She accordingly left him at the gathering place of the wood, and returned to the lodge. Toward nightfall she heard his little footsteps crackling through the snow, and he hurried in and threw down, with an air of triumph, one of the birds which he had killed. “My sister,” said he, “I wish you to skin it, and stretch the skin, and when I have killed more I will have a coat made out of them.”
“But what shall we do with the body?” said she; for they had always up to that time lived upon greens and berries.
“Cut it in two,” he answered, “and season our stew with one half of it at a time.”
It was their first dish of game, and they greatly relished it.
The Boy kept on in his efforts, and in the course of time he killed ten birds, out of the skins of which his sister made him a pretty little coat. As he was small, there was one bird skin to spare.
“Sister,” said he, one day, as he marched up and down before the lodge, dressed in his new coat and fancying himself the Greatest Little Fellow in the World—as he was, for there was no other beside him—“My sister, are we really alone in the world, or are we making believe? Is there nobody else living? And tell me, was all this great broad earth and this huge big sky made for a little boy and girl like you and me?”
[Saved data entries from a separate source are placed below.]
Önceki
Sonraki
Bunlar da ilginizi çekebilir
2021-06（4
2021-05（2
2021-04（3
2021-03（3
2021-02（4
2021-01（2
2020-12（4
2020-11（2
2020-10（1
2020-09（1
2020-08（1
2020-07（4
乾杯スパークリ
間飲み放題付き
“By no means,” she said. And then she explained to him that there were many folks very unlike a harmless girl and boy, such as they were, who lived in another part of the earth, and that if he would live blameless and not endanger his life, he must never go where they were. This only served to inflame the Boy’s curiosity, and he soon took his bow and arrows and went in that direction. After walking a long while and meeting no one, he became tired and stretched himself upon a high, green knoll, where the day’s warmth had melted off the snow.
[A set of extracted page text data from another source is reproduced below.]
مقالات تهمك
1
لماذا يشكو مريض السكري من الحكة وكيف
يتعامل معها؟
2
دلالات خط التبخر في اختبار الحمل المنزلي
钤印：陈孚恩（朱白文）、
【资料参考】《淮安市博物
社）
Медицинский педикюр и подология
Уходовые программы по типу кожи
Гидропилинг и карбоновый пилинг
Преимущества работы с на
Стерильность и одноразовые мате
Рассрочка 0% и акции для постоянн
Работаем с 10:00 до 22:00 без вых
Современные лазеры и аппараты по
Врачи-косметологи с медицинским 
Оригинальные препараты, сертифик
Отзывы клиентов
It was a charming place to lie upon, and he fell asleep. While he slept the Sun beat so hot upon him that it singed his bird-skin coat and so shrivelled and shrunk it upon his body as to wake him up.
When he saw the mischief the Sun’s fiery beams had played with the coat he was so proud of, he flew into a great rage and scolded the Sun in a terrible way for a little boy no higher than a man’s knee. “Do not think you are too high for me to get you,” said he; “I shall revenge myself, oh Sun. I will have you for a plaything yet.”
When he reached home he told his sister how unfortunate he had been, and bitterly bewailed the spoiling of his new coat. He would not eat, not so much as a single berry. He lay down, like one who fasts, without changing his position for ten days, nor could his sister persuade him to get up. At the end of ten days he turned over on the other side and lay in that position for ten days.